What you are asked to do — Pictures aside, repeat the whole listing word for word.

Entries shown —
Start of Block

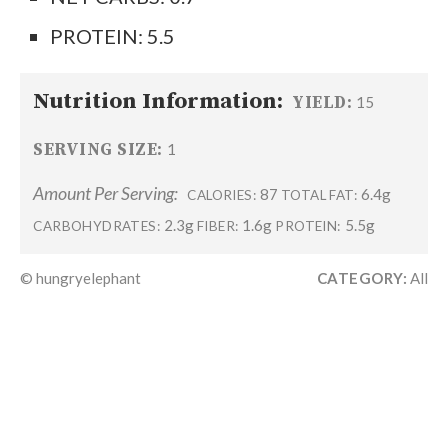
PROTEIN: 5.5
Nutrition Information:
YIELD:
15
SERVING SIZE:
1
Amount Per Serving:
87
6.4g
CALORIES:
TOTAL FAT:
2.3g
1.6g
5.5g
CARBOHYDRATES:
FIBER:
PROTEIN:
© hungryelephant
CATEGORY:
All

End of Block

Task answer —
PROTEIN: 5.5
Nutrition Information:
YIELD:
15
SERVING SIZE:
1
Amount Per Serving:
87
6.4g
CALORIES:
TOTAL FAT:
2.3g
1.6g
5.5g
CARBOHYDRATES:
FIBER:
PROTEIN:
© hungryelephant
CATEGORY:
All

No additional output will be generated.